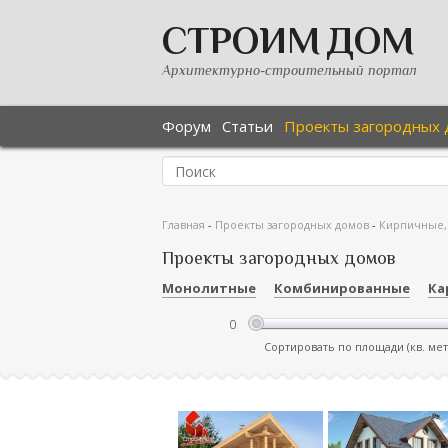
СТРОИМ ДОМ
Архитектурно-строительный портал
Форум
Статьи
Проекты загородных 
Главная
-
Проекты загородных домов
-
Кирпичные,
Проекты загородных домов
Монолитные
Комбинированные
Ка
Сортировать по площади (кв. ме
- - - - - - -
### Work task
Copy the text of all the rows above, substituting "Блог" for "Форум" and keeping everything else the same. Omit the pictures.

### Written reply
СТРОИМ ДОМ
Архитектурно-строительный портал
Блог
Статьи
Проекты загородных 
Главная
-
Проекты загородных домов
-
Кирпичные,
Проекты загородных домов
Монолитные
Комбинированные
Ка
Сортировать по площади (кв. ме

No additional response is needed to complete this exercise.